## What you have to do
Copy the listing below line for line, leaving out the pictures.

## Supplied material
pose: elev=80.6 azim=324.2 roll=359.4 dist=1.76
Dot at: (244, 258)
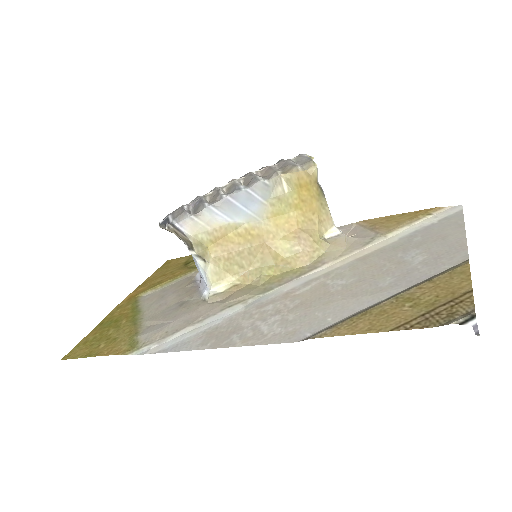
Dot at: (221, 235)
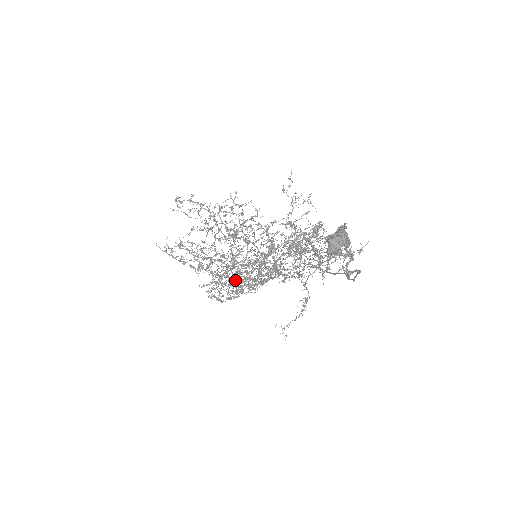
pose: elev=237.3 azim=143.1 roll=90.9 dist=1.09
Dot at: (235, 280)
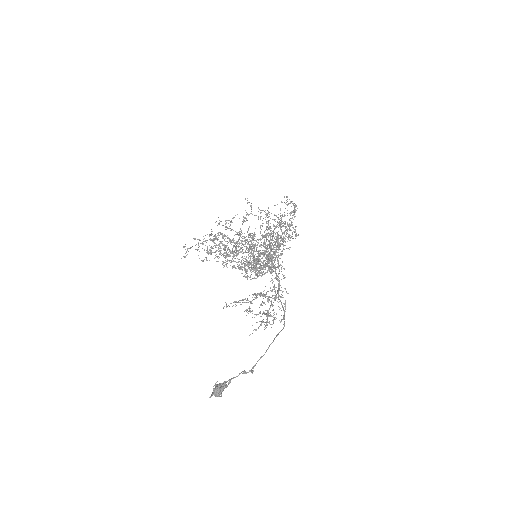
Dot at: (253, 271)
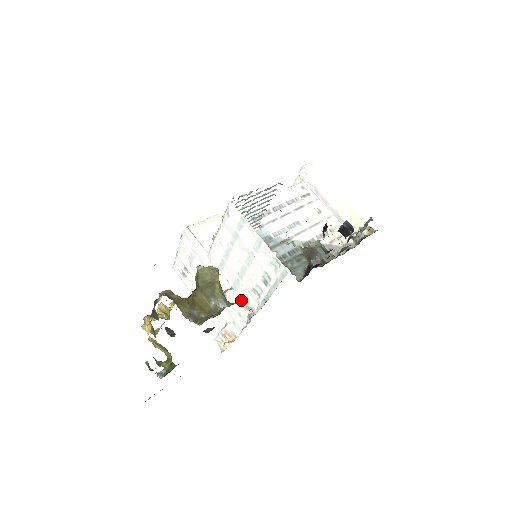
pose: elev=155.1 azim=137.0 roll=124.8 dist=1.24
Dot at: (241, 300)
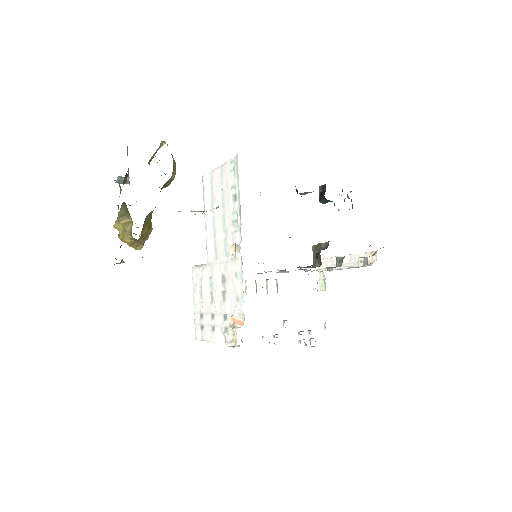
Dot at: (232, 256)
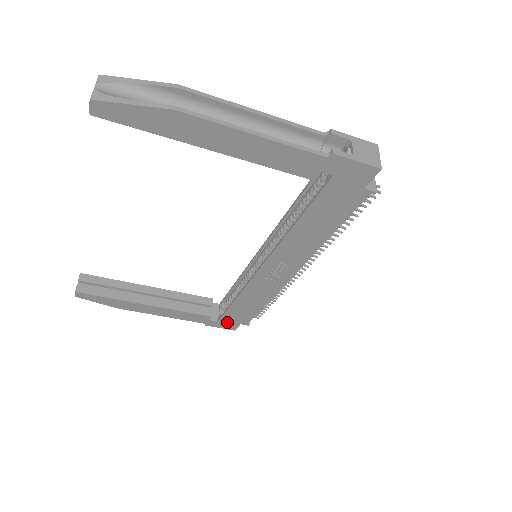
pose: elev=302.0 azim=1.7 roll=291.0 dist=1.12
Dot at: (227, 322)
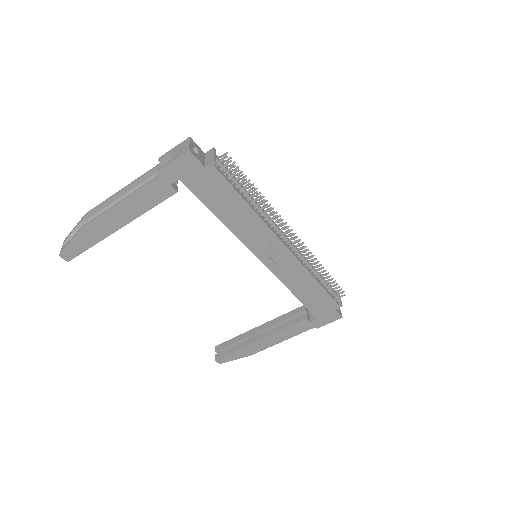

## Output
pose: elev=80.6 azim=324.2 roll=359.4 dist=1.76
Dot at: (244, 258)
Dot at: (221, 235)
pose: elev=237.3 azim=143.1 roll=90.9 dist=1.09
Dot at: (235, 280)
Dot at: (253, 271)
pose: elev=155.1 azim=137.0 roll=124.8 dist=1.24
Dot at: (241, 300)
Dot at: (232, 256)
pose: elev=302.0 azim=1.7 roll=291.0 dist=1.12
Dot at: (227, 322)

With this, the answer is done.